I spent this afternoon in the infusion center at my local hospital (it must be Wednesday!) and in the waiting room there were huddled masses yearning to get their radiation and chemotherapy sessions started and over with.
Having been treated for a year down in Little Rock, Arkansas at a Multiple Myeloma focused center, I was accustomed to the banter, the quips and war stories centered around Myeloma. But in this local cancer center, patients of all stripes are being seen. I have found their stories and protocols all-at-once fascinating, and scary and heartwarming. I've learned a lot and made some friends.
Please rest assured that I don't break the ice by asking 'What are you being treated for?' or 'What's your prognosis?', but it seems that many of the other folks have no reservations about inquiring why a fellow like me is eager to get into the souped-up chemo easy chair and why I'm not out making a living on a perfectly good Wednesday. Or why I'm not out doing something productive or world-changing or whatever.
I do enjoy (if that's the right word) telling people about Myeloma. Of course, most have never heard`of the disease and I feel good about spreading the word. You never know how it my help someone down the line.

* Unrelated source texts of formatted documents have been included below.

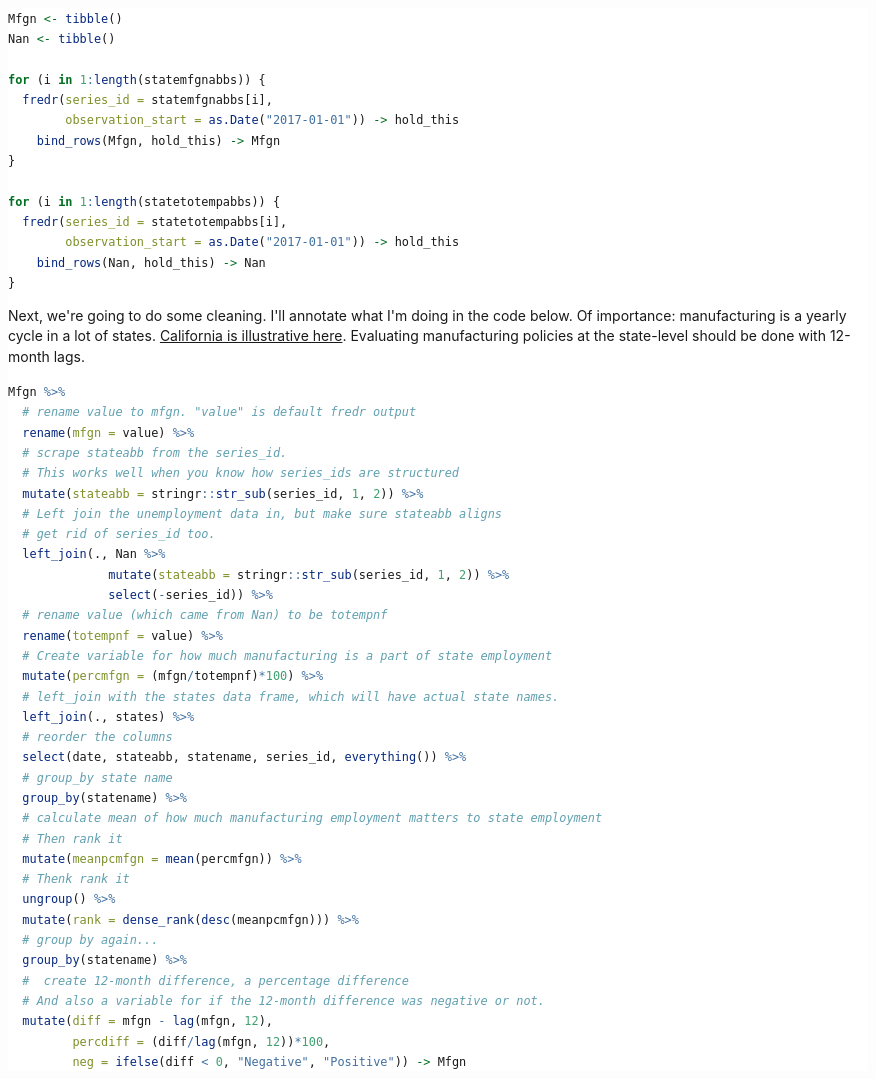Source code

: 
```r
Mfgn <- tibble()
Nan <- tibble()

for (i in 1:length(statemfgnabbs)) {
  fredr(series_id = statemfgnabbs[i],
        observation_start = as.Date("2017-01-01")) -> hold_this
    bind_rows(Mfgn, hold_this) -> Mfgn
}

for (i in 1:length(statetotempabbs)) {
  fredr(series_id = statetotempabbs[i],
        observation_start = as.Date("2017-01-01")) -> hold_this
    bind_rows(Nan, hold_this) -> Nan
}
```

Next, we're going to do some cleaning. I'll annotate what I'm doing in the code below. Of importance: manufacturing is a yearly cycle in a lot of states. [California is illustrative here](https://fred.stlouisfed.org/series/CAMFGN). Evaluating manufacturing policies at the state-level should be done with 12-month lags.


```r
Mfgn %>%
  # rename value to mfgn. "value" is default fredr output
  rename(mfgn = value) %>%
  # scrape stateabb from the series_id. 
  # This works well when you know how series_ids are structured
  mutate(stateabb = stringr::str_sub(series_id, 1, 2)) %>%
  # Left join the unemployment data in, but make sure stateabb aligns
  # get rid of series_id too.
  left_join(., Nan %>%
              mutate(stateabb = stringr::str_sub(series_id, 1, 2)) %>% 
              select(-series_id)) %>%
  # rename value (which came from Nan) to be totempnf
  rename(totempnf = value) %>%
  # Create variable for how much manufacturing is a part of state employment
  mutate(percmfgn = (mfgn/totempnf)*100) %>%
  # left_join with the states data frame, which will have actual state names.
  left_join(., states) %>%
  # reorder the columns
  select(date, stateabb, statename, series_id, everything()) %>%
  # group_by state name
  group_by(statename) %>%
  # calculate mean of how much manufacturing employment matters to state employment
  # Then rank it
  mutate(meanpcmfgn = mean(percmfgn)) %>%
  # Thenk rank it
  ungroup() %>% 
  mutate(rank = dense_rank(desc(meanpcmfgn))) %>% 
  # group by again...
  group_by(statename) %>%
  #  create 12-month difference, a percentage difference
  # And also a variable for if the 12-month difference was negative or not.
  mutate(diff = mfgn - lag(mfgn, 12),
         percdiff = (diff/lag(mfgn, 12))*100,
         neg = ifelse(diff < 0, "Negative", "Positive")) -> Mfgn
```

Anyway, what I've noticed is that many of these patients don't know much about their cancers. They can't name their chemotherapy drugs, they know information about treatment in only the most general of terms. Is this normal? Maybe. Are they wrong? NO! I firmly believe that a cancer patient and their caregivers have the right to get through this mess however they can, in whatever way that works for them. If they want to leave the nuts-and-bolts to the medical experts, that's okay by me!
But I'm built differently. I NEED to know what's happening in Myelomaville. I know what drugs I'm taking, how much and why. I know what we're looking for in the tests, I fill in all of my results into Excel spreadsheets, I journal side effects and symptoms. I may not live and die by the numbers (well, maybe in essence, I do!), but I follow them like a hawk. I'm not afraid to ask stupid questions in the myeloma blogs, message boards and listservs. I've probably laid a couple of gems on my esteemed Doctors Barlogie and Nair and they didn't kick me out of the program. And I'm not afraid to write ridiculous things in this blog- but you knew that!
There are countless people working hard to keep me alive, and I thank God for them! I want to be the best team mate that I can possibly be. I want to be informed so that I can help make great decisions. After all, I have the most to gain.
Life is good in Myelomaville - thanks for stopping by. And thank you for your support! Sean
2 comments:
Sean, you are not alone in your unrelenting quest for information. (Yes I too have an Excel spreadsheet of Mike's numbers!)
I have noticed how surprised the nursing staff are at our hospital are (OK annoyed most of the time) that we ask so many questions about the treatment being given, I think we're meant to "take it on the chin."
Sean -
I'm glad to find your blog! I am thankful for the times you visit mine and comment. I *OF COURSE* remember you very well and you and I will forever be tied together by the shared experience of our Total Therapy journey. I always enjoyed connecting with you, whether it be on the 7th floor or in the infusion center -- your positivity was and remains inspirational.
I am so glad to hear you are doing well -- let's share maintenance tips! :) The one I can give you is that if you find you're getting leg cramps from the Revlimid, you can take over-the-counter magnesium suppllements. I take one called ZMA (which includes Zinc and some Vitamin B as well) and it works like a charm.
I hope you and your family are well, and I wish you all the best for your continued good health.